Dada la situación crítica y la conveniencia de tener a monseñor Van Thuân en la capital, el 24 de abril de 1975, el Papa le nombró Arzobispo Coadjutor de Saigón. Nombramiento que él aceptó con su acostumbrada humildad. Era bien consciente de los peligros que entrañaba el nuevo cargo, por las relaciones con el Viet Cong que estaba ya a las puertas de Saigón y que una semana después se haría con la ciudad y con todo el país.
Trece años en la cárcel
Monseñor Van Thuân, como todos los obispos, permaneció entonces en su puesto, junto al rebaño que el Señor le había confiado y que no podía abandonar. Empezaba así su calvario de 13 años de cárcel, del 15 de agosto de 1975 al 21 de noviembre de 1988, de los cuales nueve en régimen de aislamiento. Los diversos órganos de la Santa Sede intentaron, mediante diversas gestiones diplomáticas, conseguir que el gobierno de Hanoi liberara a este obispo injustamente encarcelado, sin proceso ni sentencia.

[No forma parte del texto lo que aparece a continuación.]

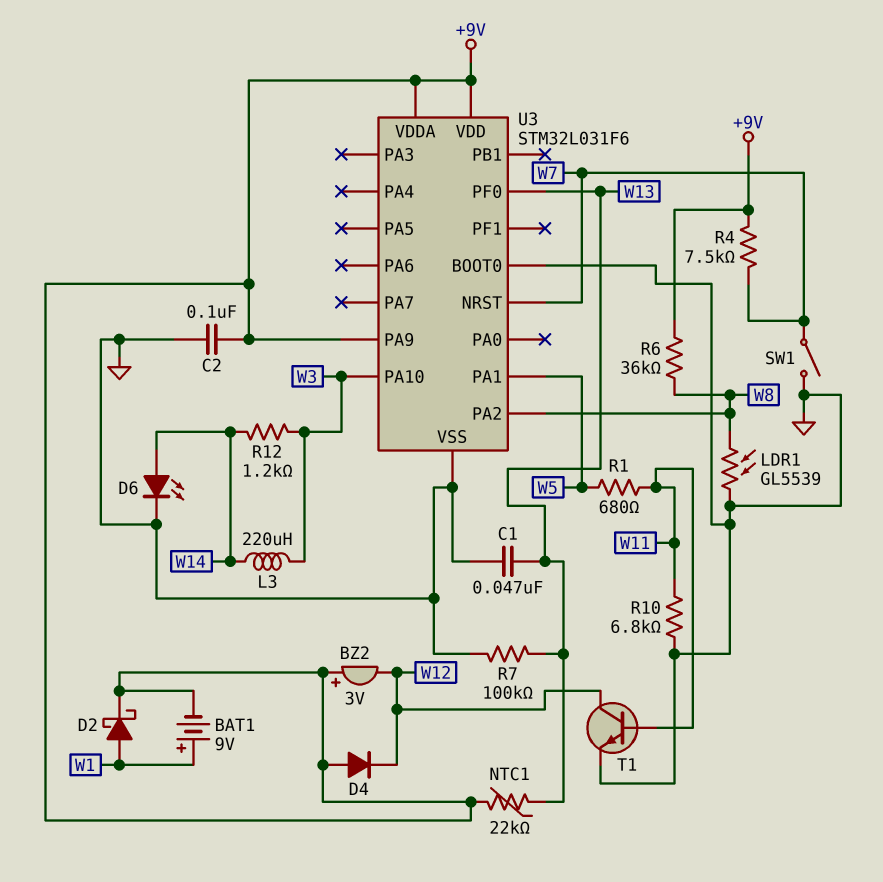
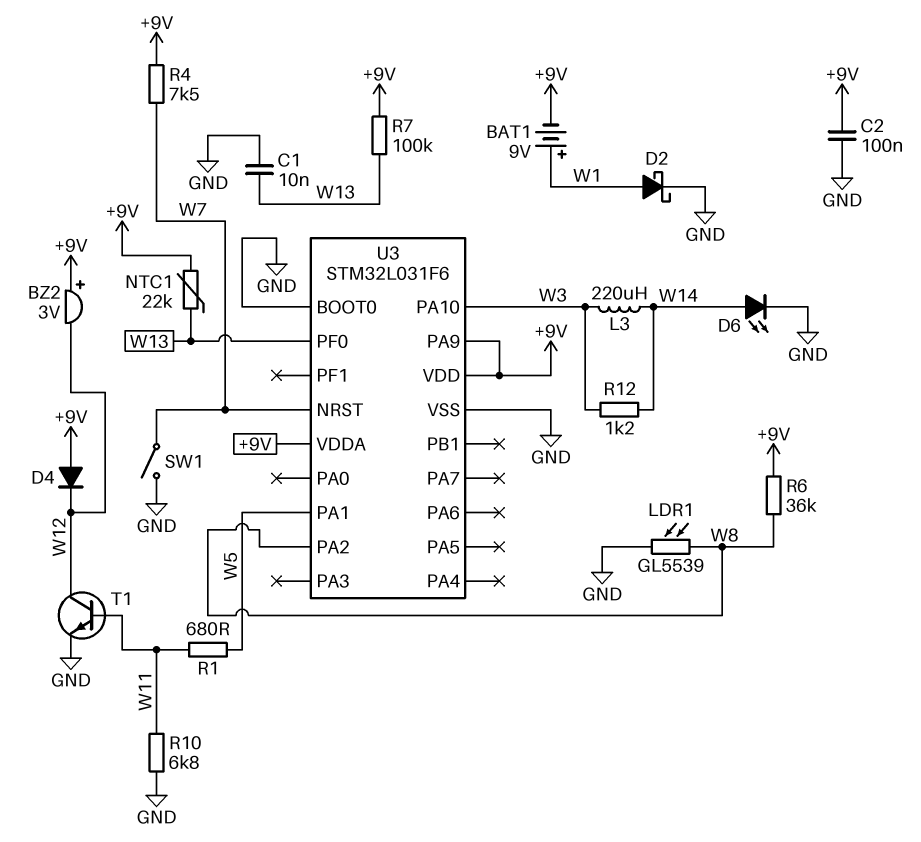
C1: 47nF (GND, W13) -> 10nF (GND, W13)
D2: schottky (A W1, K +9V) -> schottky (A W1, K GND)
R7: 100k (GND, W13) -> 100k (+9V, W13)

Durante la estancia en seis cárceles distintas su testimonio de bondad impresionó de tal modo a los mismos carceleros, que muchos llegaron a convertirse.
Liberado a finales de 1988, quedó bajo arresto domiciliario y tres años después, fue expulsado de Vietnam.
Fue para mí una enorme alegría poderlo ver de nuevo en Roma, donde empezó enseguida a trabajar para ayudar a tantos pueblos castigados por la miseria y la guerra, como presidente del Pontificio Consejo Justicia y Paz.
<b<Best-Sellers
El último tramo de su existencia terrena no fue menos fecundo que el de su apostolado en Vietnam y de su oblación tras las rejas de la cárcel, uniendo un servicio incansable e itinerante para los pobres y afligidos con la predicación, también desde las páginas de sus «best-sellers»: «El camino de la esperanza», «Cinco panes y dos peces», «Testigos de la esperanza», y con la cruz de la enfermedad que le iba poco a poco consumiendo. El cardenal Francisco Javier Nguyen Van Thuân ha sido una de las grandes figuras de nuestro tiempo. En su trayectoria ha sido un valiente testigo de los valores de arriba, que son los que dan sentido a nuestra vida. Y son los valores que el mundo de hoy necesita. Su testimonio de fidelidad al Señor y a la Iglesia, en medio de pruebas tan dramáticas, puede ayudar también al hombre y a la mujer de hoy a encontrar en Cristo el camino en medio de las dificultades de nuestra vida.